NMEAData is protected by its own mutex because the collector on core 1 writes to it while the telemetry collector and the comms layer on core 0 read from it.

GPS commands

ID Frame Description
7.1 GET 7;1 Read GPS power state
7.1 SET 7;1;POWER Set GPS power (0/1) - blocked in flight mode
7.2 SET 7;2;TIMEOUT Enter UART passthrough for the GPS for TIMEOUT seconds

The SET handler for 7.1 runs through:

  1. If we are in battery (flight) mode, return INVALID_OPERATION.
  2. If the value is empty, return PARAM_REQUIRED.
  3. Parse the value as integer; if it is not 0 or 1, return PARAM_INVALID.
  4. Drive the GPS EN pin to the requested state.
  5. Emit POWER_ON or POWER_OFF.
  6. Return a RES frame with the new state.

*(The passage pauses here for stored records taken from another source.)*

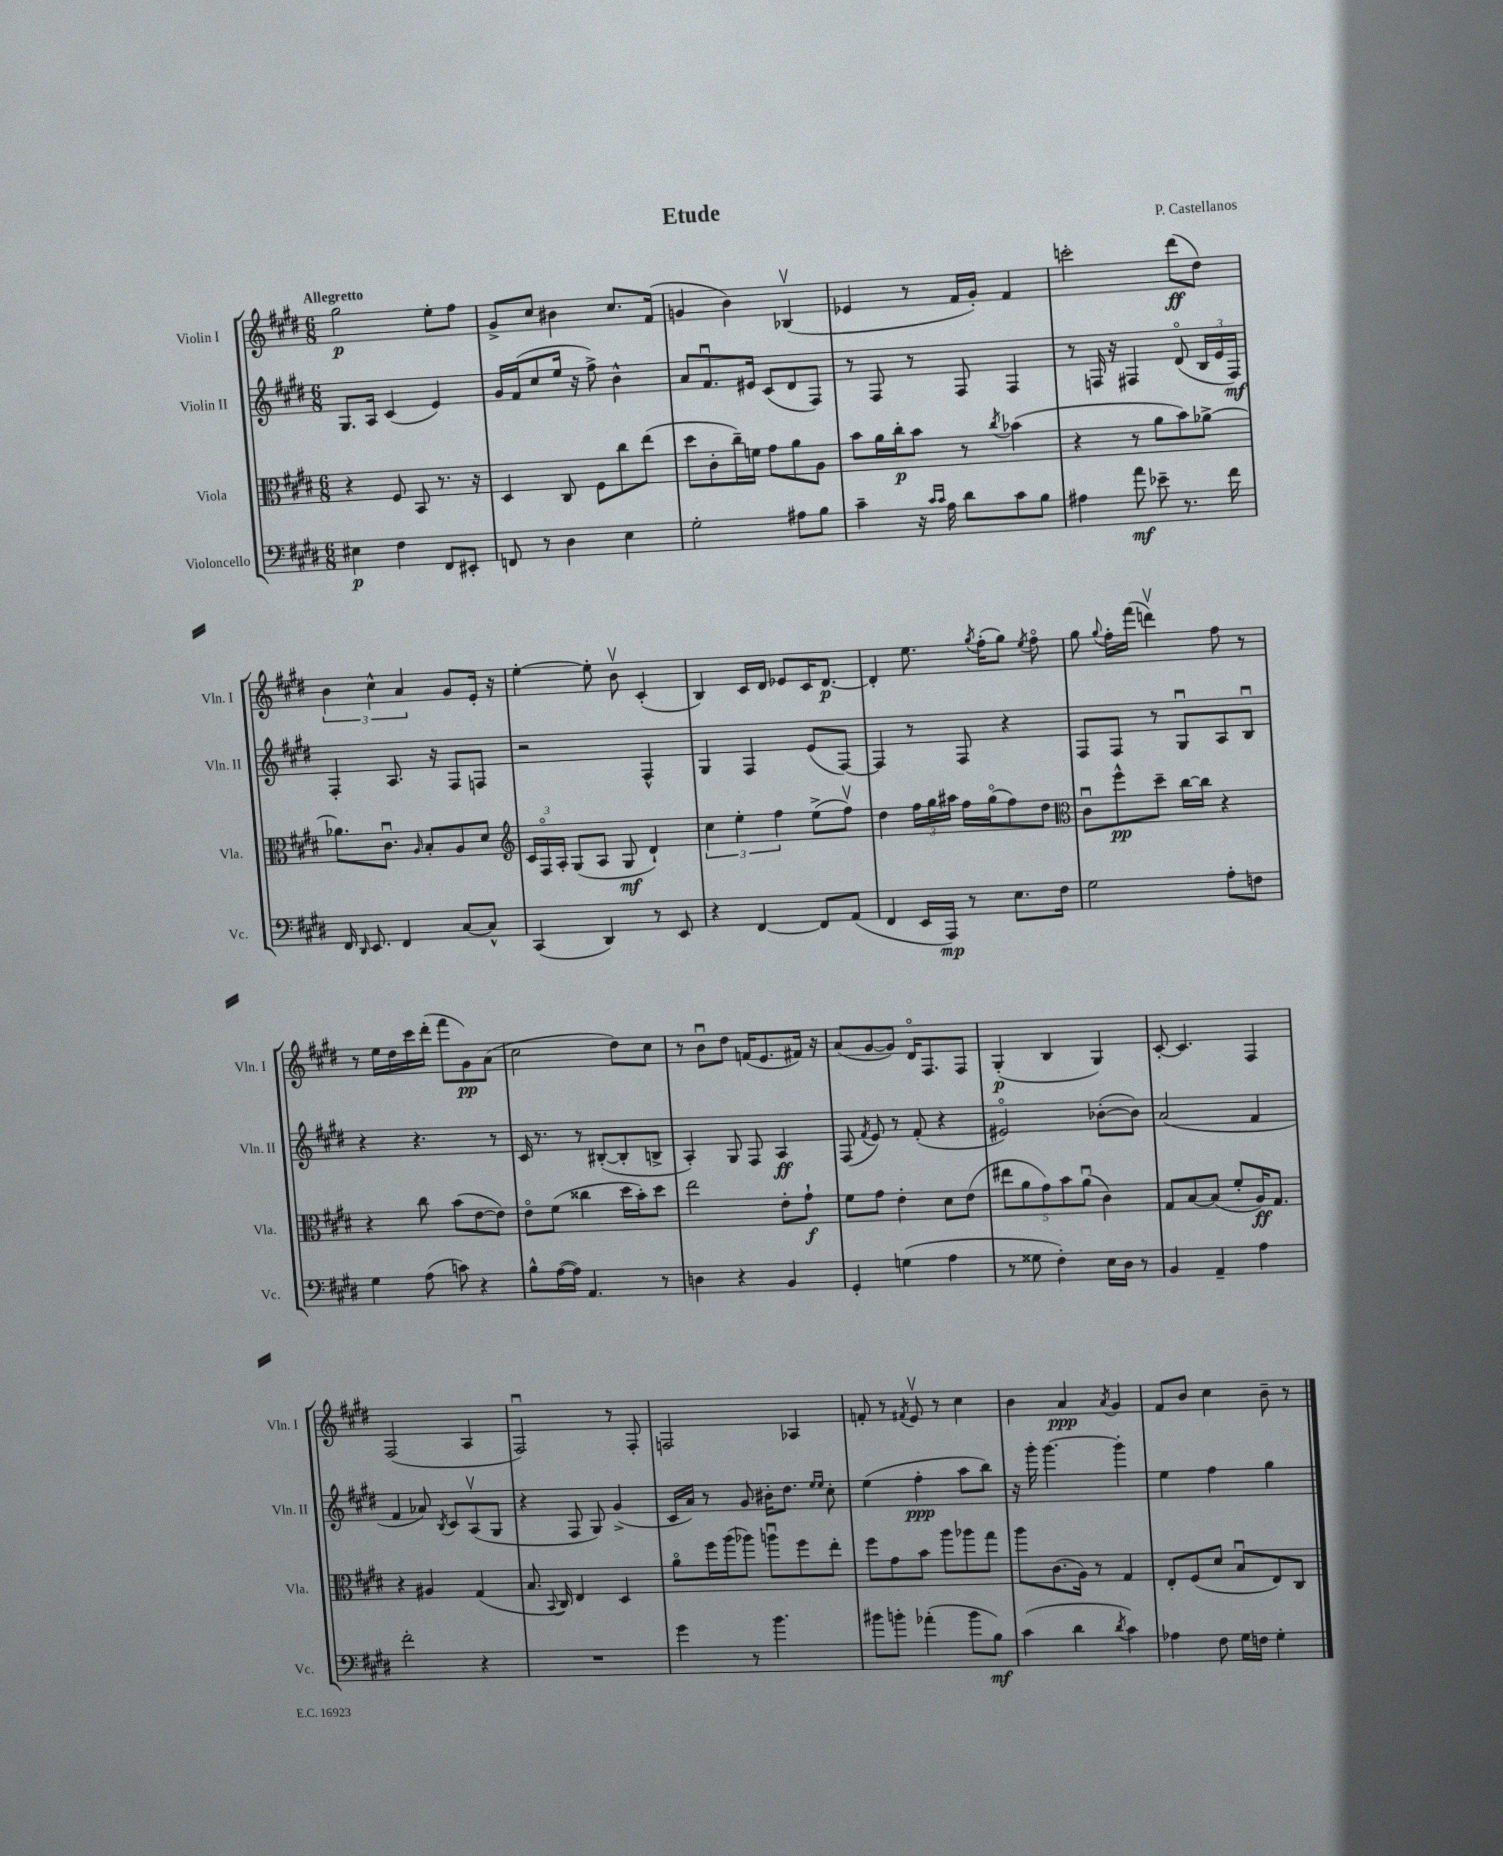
\header { title = "Etude" composer = "P. Castellanos" }
<<
\new StaffGroup <<
\new Staff = "s0" \with { instrumentName = "Violin I" shortInstrumentName = "Vln. I" } {
    \clef treble \key e \major \numericTimeSignature \time 6/8 \tempo "Allegretto"
    \autoBeamOff gis''2\p e''8[-. fis''8] |
    gis'8[-> cis''8] bis'4 cis''8.[ fis'16]( |
    g'4 b'4) bes4\upbow( |
    ees'4 r8 fis'16[ gis'16]-.) fis'4 |
    c'''2-. dis'''8[\ff( dis''8]) |
    \tuplet 3/2 { b'4 cis''4-^ a'4 } gis'8[ e'16]-. r16 |
    e''4~-. e''8-. b'8\upbow cis'4-.( |
    b4) cis'16[ dis'16] ees'8[ cis'16 dis'8.]~\p |
    dis'4-. e''8. \acciaccatura { gis''8 } fis''16[-.( gis''8]) \acciaccatura { e''8 } fis''8\flageolet |
    gis''8 \appoggiatura { gis''8 } fis''16[-. fis'''16]( d'''4\upbow) fis''8 r8 |
    r8 e''16[ dis''16 cis'''16 dis'''16]-.( fis'''8[ gis'8\pp) a'8]( |
    cis''2 dis''8[) cis''8] |
    r8 b'8[\downbow dis''8] f'16[( e'8. fis'16]) r16 |
    a'8[( gis'8~ gis'8]) dis'16[\flageolet fis8. fis8] |
    gis4-.\p( b4 gis4) |
    cis'8~-. cis'4. fis4 |
    fis2( a4 |
    fis2\downbow) r8 fis8-. |
    f2 aes4 |
    f'8-. r8 \acciaccatura { fis'8 } e'8\upbow r8 cis''4 |
    b'4 a'4\ppp \acciaccatura { a'8 } gis'4 |
    fis'8[ b'8] cis''4 b'8-- r8 \bar "|." |
}
\new Staff = "s1" \with { instrumentName = "Violin II" shortInstrumentName = "Vln. II" } {
    \clef treble \key e \major \numericTimeSignature \time 6/8
    \autoBeamOff gis8.[ a16] cis'4( e'4) |
    gis'16[ fis'16( cis''8 e''16] r16 fis''8->) b'4-^ |
    a'8[ fis'8.\downbow eis'16] cis'8[( dis'8 fis8]) |
    r8 fis8 r8 fis8 fis4 |
    r8 f16 r16 fis4 dis'8\flageolet( \tuplet 3/2 { b16[ e'16 fis16]\mf) } |
    fis4-. a8. r16 fis8[ f8] |
    r2 fis4-^ |
    gis4 fis4 e'8[( fis8]~) |
    fis4 r8 fis8 r4 |
    fis8[ fis8] r8 gis8[\downbow a8 b8]\downbow |
    r4 r4. r8 |
    cis'16 r8. r8 bis8[~-.( bis8-. b8]-> |
    a4-.) gis8 fis8 a4\ff |
    fis8( \acciaccatura { fis'8 } e'8) r8 fis'8-.( r4 |
    eis'2\flageolet) bes'8[~-.( bes'8]) |
    a'2( fis'4 |
    fis'4 aes'8) \acciaccatura { b8 } cis'8[ a8\upbow( gis8] |
    r4 fis8 gis8) gis'4->( |
    cis'16[ a'16]) r8 gis'8 bis'16[-. dis''8.] \grace { e''16[ e''16] } cis''8-. |
    e''4( fis''4-.\ppp a''8[ b''8]) |
    r16 gis'''16-. gis'''4.~ gis'''4-. |
    e''4 fis''4 gis''4 \bar "|." |
}
\new Staff = "s2" \with { instrumentName = "Viola" shortInstrumentName = "Vla." } {
    \clef alto \key e \major \numericTimeSignature \time 6/8
    \autoBeamOff r4 fis8 b,8 r8. r16 |
    dis4 cis8 fis8[ cis''8 e''8]( |
    dis''8[ cis'8-. cis''16--) f'16] gis'8[ a'8 a8] |
    b'8[ a'16 cis''16-.\p b'8] r8 \acciaccatura { cis''8 } bes'4( |
    r4 r8 a'8[ b'8) aes'8]~-> |
    aes'8.[ cis'8.]\downbow \grace { a16 } b8[-. a8 dis'8] |
    \clef treble \tuplet 3/2 { cis'16[ fis16\flageolet a16]-. } gis8[( a8] gis8\mf dis'4-!) |
    \tuplet 3/2 { cis''4 e''4-. fis''4 } e''8[->( fis''8]\upbow) |
    dis''4 \tuplet 3/2 { fis''16[ gis''16 ais''16] } fis''16[ gis''16\flageolet( fis''8) dis''8] |
    \clef alto cis'8[\downbow fis''8-^\pp dis''8]-- cis''16[~ cis''16] r4 |
    r4 cis''8 b'8[( e'8~ e'8]) |
    e'8[\flageolet fis'8]( cisis''4 dis''16[ b'16-.) dis''8] |
    e''2 e'8[-. gis'8]-!\f |
    fis'8[ gis'8] e'4-. dis'8[ e'8]( |
    \tuplet 5/4 { eis''8[ a'8 gis'8) b'8 a'8]\downbow( } cis'4) |
    gis8[ b8~ b8]( fis'8[-. a16\ff) gis8.] |
    r4 ais4 gis4( |
    b8. \appoggiatura { b,8 } cis16) e4 dis4 |
    a'8[\flageolet fis''16 a''16( aes''8]) a''8[\downbow fis''8 e''8]-. |
    fis''8[ gis'8 b'8] a''8[ aes''8 gis''8] |
    a''8[ cis'8.( a16]) r8 gis4 |
    e8[-. fis8( dis'8] b8[\downbow e8) cis8] \bar "|." |
}
\new Staff = "s3" \with { instrumentName = "Violoncello" shortInstrumentName = "Vc." } {
    \clef bass \key e \major \numericTimeSignature \time 6/8
    \autoBeamOff eis4\p fis4 fis,8[ eis,8]-. |
    f,8 r8 dis4 e4 |
    gis2-. ais8[ b8] |
    cis'4-- r16 \grace { cis'16[ cis'16] } a16 dis'8[ cis'8 b8] |
    ais4 a'8\mf ees'8-- r8. fis'16 |
    fis,16 \grace { dis,16 } e,8. fis,4 cis8[~ cis8]-^ |
    cis,4( dis,4) r8 e,8 |
    r4 fis,4~ fis,8[ a,8]( |
    fis,4 e,16[ a,,16]\mp) r8 e8.[ fis16] |
    gis2 a8[-. f8] |
    gis4 a8( c'8) r4 |
    b8[-^ a16~( a16]) a,4. r8 |
    d4 r4 b,4 |
    gis,4-. g4( a4 |
    r8 gisis8 fis4-.) e16[ dis16] r8 |
    b,4 a,4-- a4 |
    fis'2-. r4 |
    R2. |
    gis'4 r8 b'4. |
    bis'8[ b'8]-. aes'4-.( b'8[ b8]\mf) |
    cis'4( dis'4 \acciaccatura { dis'8 } cis'4) |
    aes4 fis8 gis16[ f16] gis4-. \bar "|." |
}
>>
>>
\layout { \context { \Score \remove "Bar_number_engraver" } }
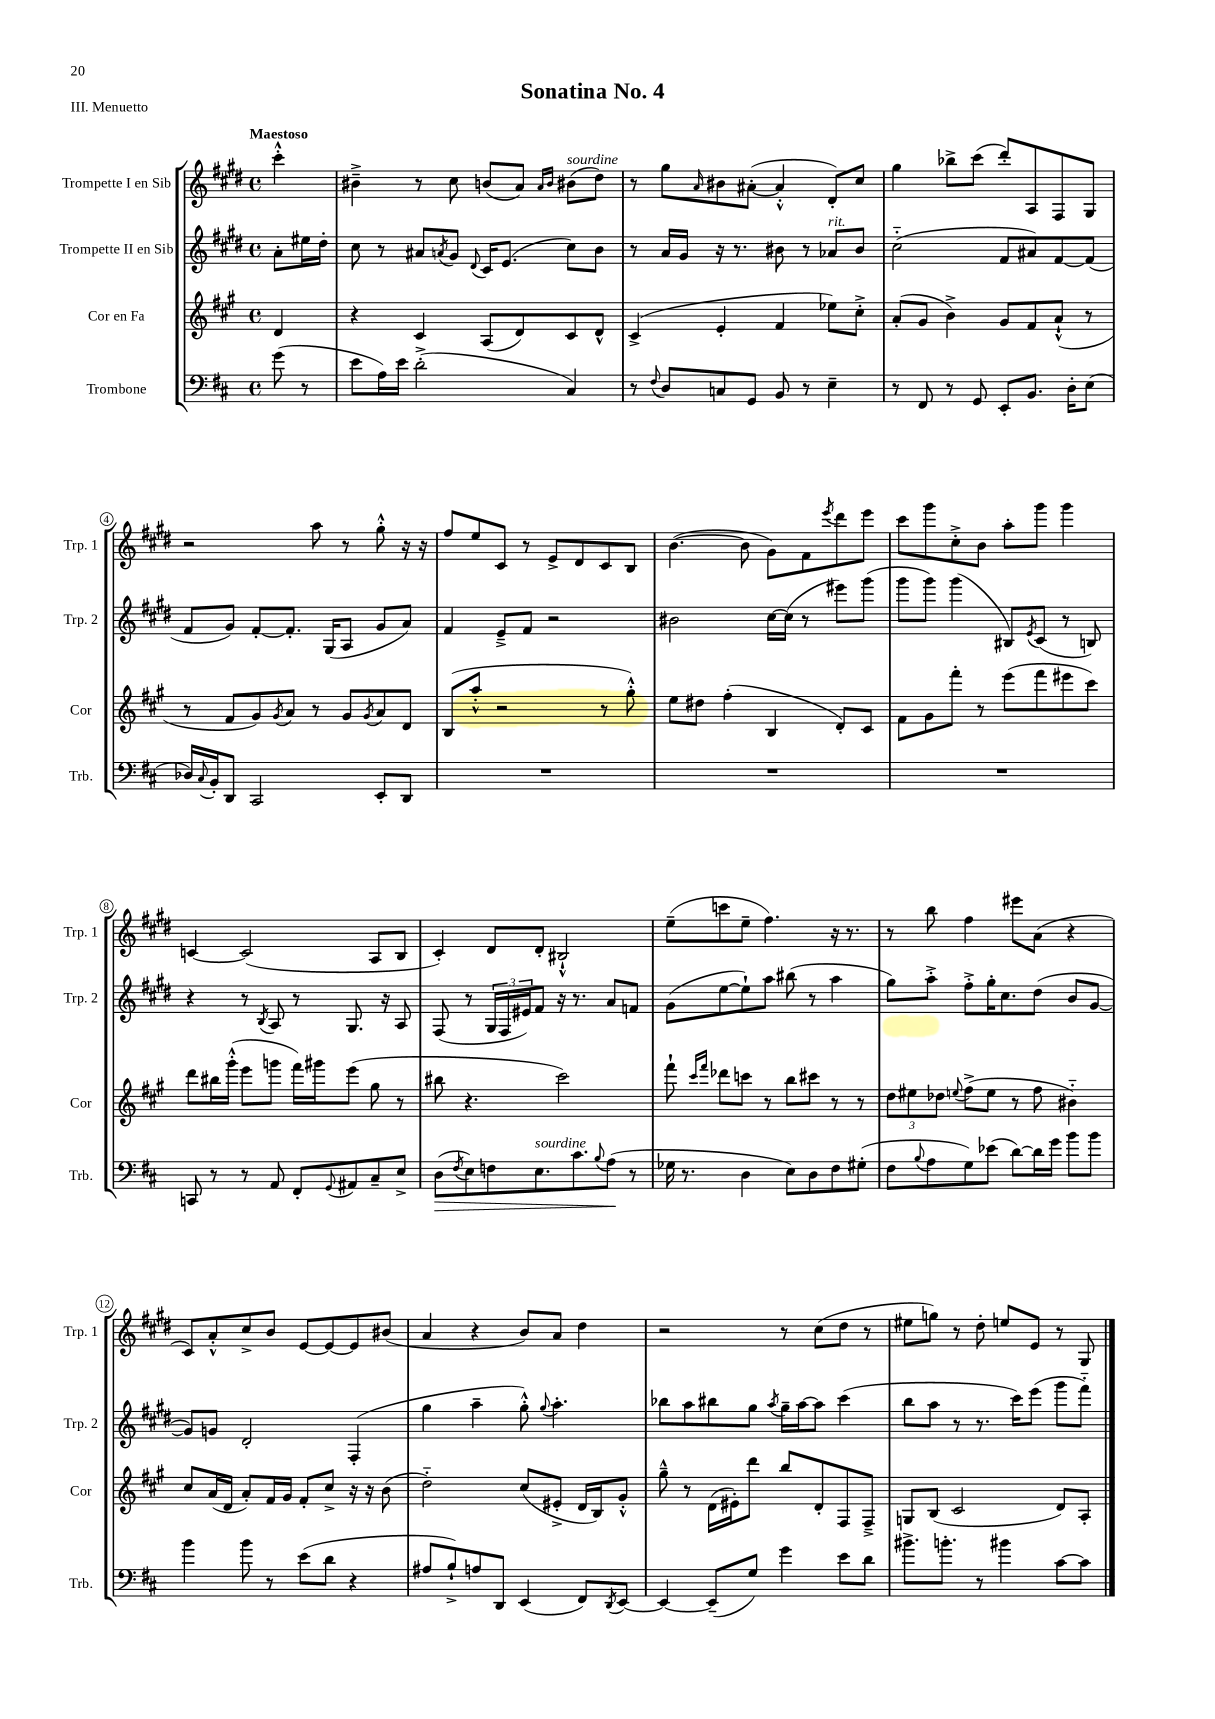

The GET handler refuses non-empty parameters with PARAM_UNNECESSARY, otherwise it reads the EN pin and returns it.

GPS UART passthrough

handle_enable_gps_uart_passthrough() connects the GPS UART directly to the debug UART so the module can be configured from u-center. It is only allowed in ground mode because the regular GPS collector has to be paused for the duration. The handler:

  1. Refuses anything other than a SET.
  2. Refuses to run on battery.
  3. Parses and validates the timeout (default 60 s).
  4. Configures the exit sequence (##EXIT##).
  5. Pauses GPS collection.
  6. Emits a "passthrough started" event.
  7. Switches the debug UART baud rate to the GPS baud rate.
  8. Pipes bytes between the two UARTs until timeout or until the exit sequence is seen.
  9. Restores the original baud rate.
  10. Resumes GPS collection.
  11. Emits a "passthrough ended" event.
  12. Returns a RES frame.

What I'd do differently next time

The biggest pieces I'd swap in are:

  • FreeRTOS instead of the manual two-core split. The current design works, but a proper scheduler would make priorities and timing easier to reason about.
  • Power-save modes between samples. At 1 Hz telemetry there is a lot of idle time the RP2040 could spend in a lower-power state.
  • An access control layer on the comms protocol so not every operator can SET every parameter.
  • A file-fetch command so the SD card can be read out in flight without writing a new handler for every file.